National STEM Day guest post from Senior Scientist Dr. David Reed of the Science and Technology Directorate’s (S&T) Chemical Security Analysis Center (CSAC).
CSAC, located in Aberdeen, Maryland, is one of five S&T national laboratories, and it serves as the principal federal lab for assessing the threats and hazards associated with large scale chemical incidents or related acts of terrorism in the United States. We conduct studies and analyses and do the science that helps planners, emergency managers, and first responders using the best information and most effective technologies available—everything from food and agricultural defense to securing the Super Bowl. With a dedicated staff that brings 800 years of combined experience, we know our lab is only as effective as our people and the talent we retain and attract.
That’s why CSAC’s Innovation Team is always looking to the future, seeking ways to foster a new generation of leaders who will advance the lab’s research agenda and represent S&T amongst the greater scientific community. So, we started bringing the science directly to them, in the form of a college-level seminar that provides a holistic look at some of the lab’s key programs and knowledge products and encourages students to pursue similar careers.

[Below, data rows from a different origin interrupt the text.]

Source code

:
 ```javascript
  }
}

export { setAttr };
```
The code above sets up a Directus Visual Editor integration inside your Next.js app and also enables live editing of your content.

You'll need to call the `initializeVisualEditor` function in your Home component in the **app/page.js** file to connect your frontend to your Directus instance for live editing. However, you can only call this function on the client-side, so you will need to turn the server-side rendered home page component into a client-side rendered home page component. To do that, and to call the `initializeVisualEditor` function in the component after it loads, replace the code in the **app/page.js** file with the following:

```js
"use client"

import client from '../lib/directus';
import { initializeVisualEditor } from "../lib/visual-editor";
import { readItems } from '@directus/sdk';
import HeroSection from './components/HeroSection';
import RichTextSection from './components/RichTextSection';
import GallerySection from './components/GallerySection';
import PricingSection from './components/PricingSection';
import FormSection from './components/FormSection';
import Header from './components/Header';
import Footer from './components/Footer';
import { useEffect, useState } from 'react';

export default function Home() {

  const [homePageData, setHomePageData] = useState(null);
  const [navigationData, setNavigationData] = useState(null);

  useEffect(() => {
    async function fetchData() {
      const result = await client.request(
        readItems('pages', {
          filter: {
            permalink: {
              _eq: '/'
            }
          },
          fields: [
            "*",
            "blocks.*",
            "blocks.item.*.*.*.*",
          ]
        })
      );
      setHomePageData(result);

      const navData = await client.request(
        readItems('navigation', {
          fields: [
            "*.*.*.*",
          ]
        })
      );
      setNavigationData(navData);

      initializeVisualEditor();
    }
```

CSAC had already sponsored student interns through S&T’s Homeland Security Professional Opportunities for Student Workforce to Experience Research (HS-POWER) program, and we benefit tremendously from working with young scientists in this capacity as they gain insights into the real-world applications of chemistry. But we recognized that we could do more to reach college and university students and early-career professionals. We found that this seminar is a great way to establish a deeper understanding of the lab’s work with young adults, career changers, veterans, and others at universities who may be interested in professional opportunities.

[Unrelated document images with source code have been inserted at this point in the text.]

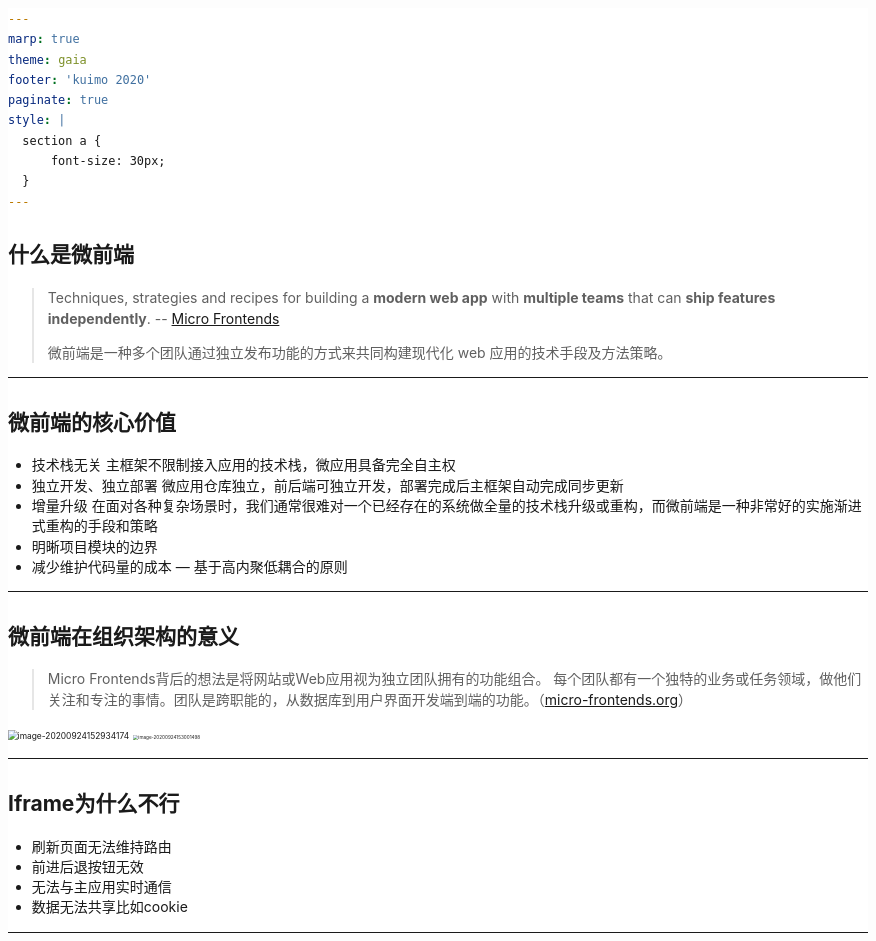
 ```yaml
---
marp: true
theme: gaia
footer: 'kuimo 2020'
paginate: true
style: |
  section a {
      font-size: 30px;
  }
---
```


## 什么是微前端

> Techniques, strategies and recipes for building a **modern web app** with **multiple teams** that can **ship features independently**. -- [Micro Frontends](https://micro-frontends.org/)
>
> 微前端是一种多个团队通过独立发布功能的方式来共同构建现代化 web 应用的技术手段及方法策略。

---
## 微前端的核心价值

- 技术栈无关
  主框架不限制接入应用的技术栈，微应用具备完全自主权
- 独立开发、独立部署
  微应用仓库独立，前后端可独立开发，部署完成后主框架自动完成同步更新
- 增量升级
  在面对各种复杂场景时，我们通常很难对一个已经存在的系统做全量的技术栈升级或重构，而微前端是一种非常好的实施渐进式重构的手段和策略
- 明晰项目模块的边界
- 减少维护代码量的成本 — 基于高内聚低耦合的原则

---
## 微前端在组织架构的意义

> Micro Frontends背后的想法是将网站或Web应用视为独立团队拥有的功能组合。 每个团队都有一个独特的业务或任务领域，做他们关注和专注的事情。团队是跨职能的，从数据库到用户界面开发端到端的功能。（[micro-frontends.org](https://link.zhihu.com/?target=https%3A//micro-frontends.org/)）

<img src="https://kuimo-markdown-pic.oss-cn-hangzhou.aliyuncs.com/image-20200924152934174.png" alt="image-20200924152934174" style="zoom: 60%;" />

<img src="https://kuimo-markdown-pic.oss-cn-hangzhou.aliyuncs.com/image-20200924153001498.png" alt="image-20200924153001498" style="zoom: 33%;" />

---
## Iframe为什么不行

- 刷新页面无法维持路由
- 前进后退按钮无效
- 无法与主应用实时通信
- 数据无法共享比如cookie

---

Highlighting the “S&T” in STEM
This past spring, one of our HS-POWER interns, Julianna Firek, who has since become a fulltime CSAC employee, helped pilot the seminar presentation at her alma mater, Duquesne University. During the seminar, we presented a dozen CSAC chemical security initiatives that benefit the nation, including our opioid threat prioritization work and S&T’s Master Question List for Synthetic Opioids, Jack Rabbit, technical assistance efforts, explosives threat and consequence modeling, and our Chemical Security Laboratory, among others.

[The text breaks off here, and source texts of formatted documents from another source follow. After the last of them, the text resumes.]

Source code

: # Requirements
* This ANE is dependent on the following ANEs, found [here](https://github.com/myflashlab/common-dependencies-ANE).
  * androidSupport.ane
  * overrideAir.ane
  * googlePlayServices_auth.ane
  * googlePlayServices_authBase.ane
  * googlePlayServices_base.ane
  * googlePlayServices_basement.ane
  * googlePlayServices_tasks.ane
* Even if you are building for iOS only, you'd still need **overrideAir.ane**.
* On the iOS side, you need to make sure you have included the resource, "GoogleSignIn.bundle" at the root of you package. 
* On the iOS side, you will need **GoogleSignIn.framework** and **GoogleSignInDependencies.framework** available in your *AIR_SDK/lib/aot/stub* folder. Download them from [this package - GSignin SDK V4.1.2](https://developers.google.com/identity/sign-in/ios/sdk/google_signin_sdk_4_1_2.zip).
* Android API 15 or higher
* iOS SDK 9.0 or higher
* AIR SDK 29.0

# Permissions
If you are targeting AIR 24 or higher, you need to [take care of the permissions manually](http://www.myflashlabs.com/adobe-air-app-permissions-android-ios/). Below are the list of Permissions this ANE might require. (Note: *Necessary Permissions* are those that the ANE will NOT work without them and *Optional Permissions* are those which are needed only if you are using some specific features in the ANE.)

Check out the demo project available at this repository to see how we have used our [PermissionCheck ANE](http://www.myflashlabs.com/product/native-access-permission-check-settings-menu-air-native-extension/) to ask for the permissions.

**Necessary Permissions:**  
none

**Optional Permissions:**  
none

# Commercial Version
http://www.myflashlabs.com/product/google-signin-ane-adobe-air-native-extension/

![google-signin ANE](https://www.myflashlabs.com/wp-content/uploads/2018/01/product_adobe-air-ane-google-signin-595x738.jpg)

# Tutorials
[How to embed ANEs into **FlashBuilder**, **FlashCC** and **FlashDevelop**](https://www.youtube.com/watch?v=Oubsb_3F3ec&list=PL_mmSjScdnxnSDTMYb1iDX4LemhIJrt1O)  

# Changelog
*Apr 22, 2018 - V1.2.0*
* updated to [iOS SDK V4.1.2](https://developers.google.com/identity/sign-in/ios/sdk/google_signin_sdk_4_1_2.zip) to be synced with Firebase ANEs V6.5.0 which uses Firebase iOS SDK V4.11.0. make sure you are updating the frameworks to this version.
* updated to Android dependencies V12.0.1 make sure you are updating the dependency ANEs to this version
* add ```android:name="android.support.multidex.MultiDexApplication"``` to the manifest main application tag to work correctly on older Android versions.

Students who are interested in pursuing a career in public service, particularly at S&T, benefit from this exposure and can better see the value and fulfillment they may find in a federal career in Science, Technology, Engineering and Math (STEM) disciplines.
Making More Meaningful Connections
This fall, we expanded our outreach efforts by engaging with Minority Serving Institutions (MSIs), including local Historically Black Colleges and Universities (HBCU), to ensure there are opportunities for everyone to learn about the real-world homeland security applications of chemistry.
Our lab’s work is crucial to S&T in executing its mission. CSAC is actively helping S&T support the Department’s operational components in tackling the scourge of opioids, developing response and mitigation options when chemical threats and hazards loom, and understanding the real or potential impacts of hazardous chemical releases. In the seminars we have conducted thus far, we have found that students are surprised by the depth and breadth of our mission.
From traditional colleges and universities to MSIs to our service academies and the like, CSAC supports the DHS Inclusive Diversity Strategic Plan and is committed to expanding opportunities for students of all background to learn, grow, and serve the nation. Making these connections is necessary to support the DHS mission and helps ensure that the next generation knows S&T is a potential career destination.
Who Should Attend the Seminar?
The CSAC seminar is open to all college students interested in STEM career at DHS. We currently plan to schedule three to seven presentations, virtually or in person, each semester. Those who are focused academically on chemistry, biology, engineering, and mathematics, are encouraged to attend.